Supplied records -
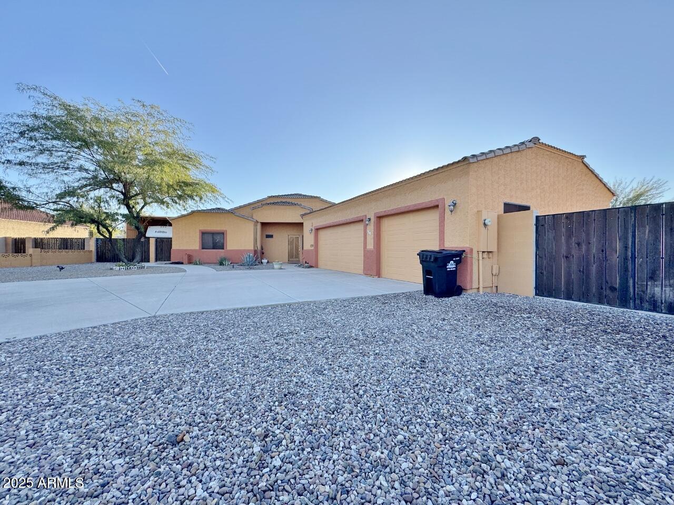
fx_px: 273
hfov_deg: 102.1
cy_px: 252
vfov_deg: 85.7
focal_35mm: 14
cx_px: 337
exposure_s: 1/664
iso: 40
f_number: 2.2
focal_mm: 2.22
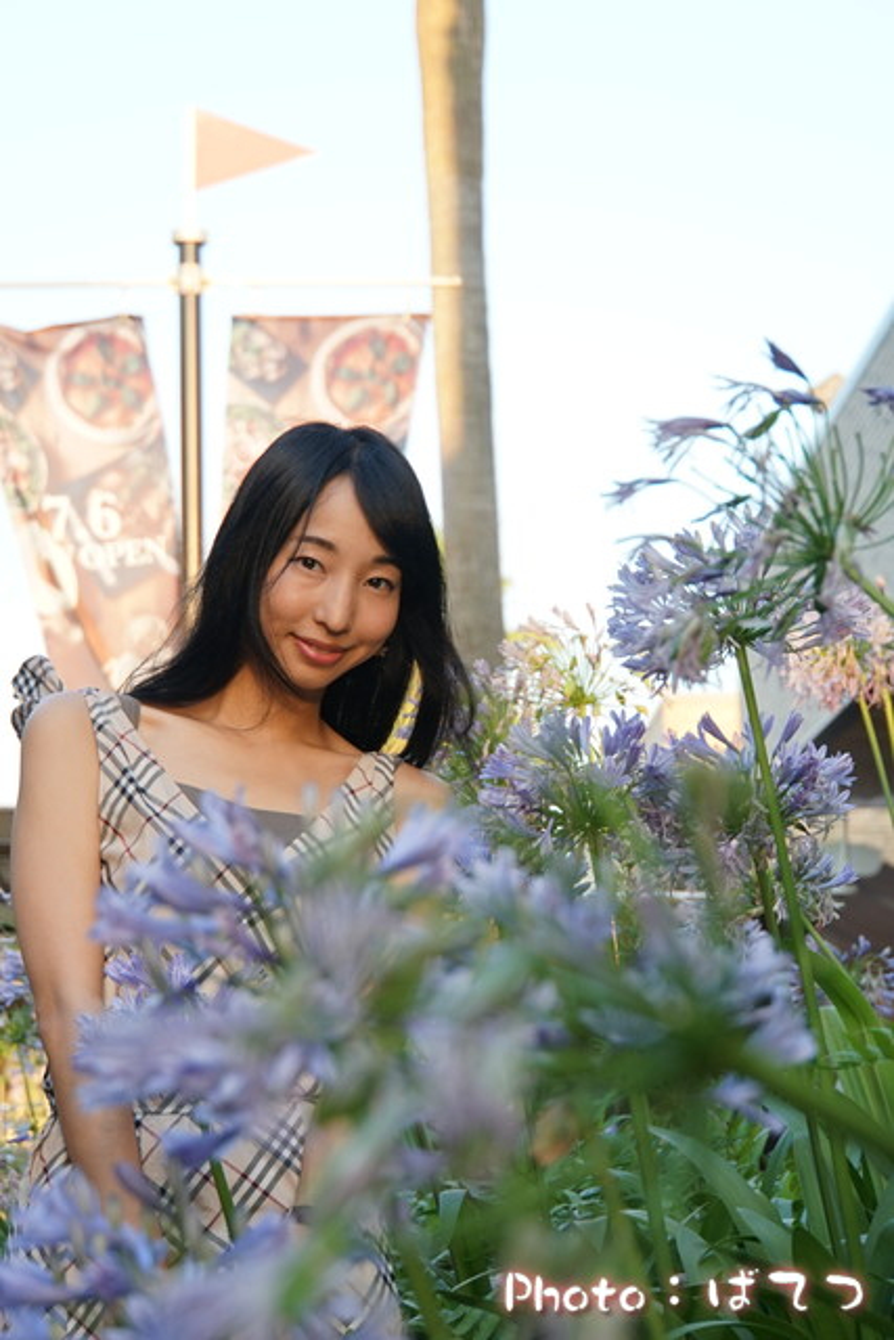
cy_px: 670
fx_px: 3239
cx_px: 447
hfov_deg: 15.7
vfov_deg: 23.4
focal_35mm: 87
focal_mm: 58
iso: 320
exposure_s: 1/100
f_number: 5.6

Exercise goal - With images excluded, write the records above out again exactly.

Answer to this exercise -
fx_px: 273
hfov_deg: 102.1
cy_px: 252
vfov_deg: 85.7
focal_35mm: 14
cx_px: 337
exposure_s: 1/664
iso: 40
f_number: 2.2
focal_mm: 2.22
cy_px: 670
fx_px: 3239
cx_px: 447
hfov_deg: 15.7
vfov_deg: 23.4
focal_35mm: 87
focal_mm: 58
iso: 320
exposure_s: 1/100
f_number: 5.6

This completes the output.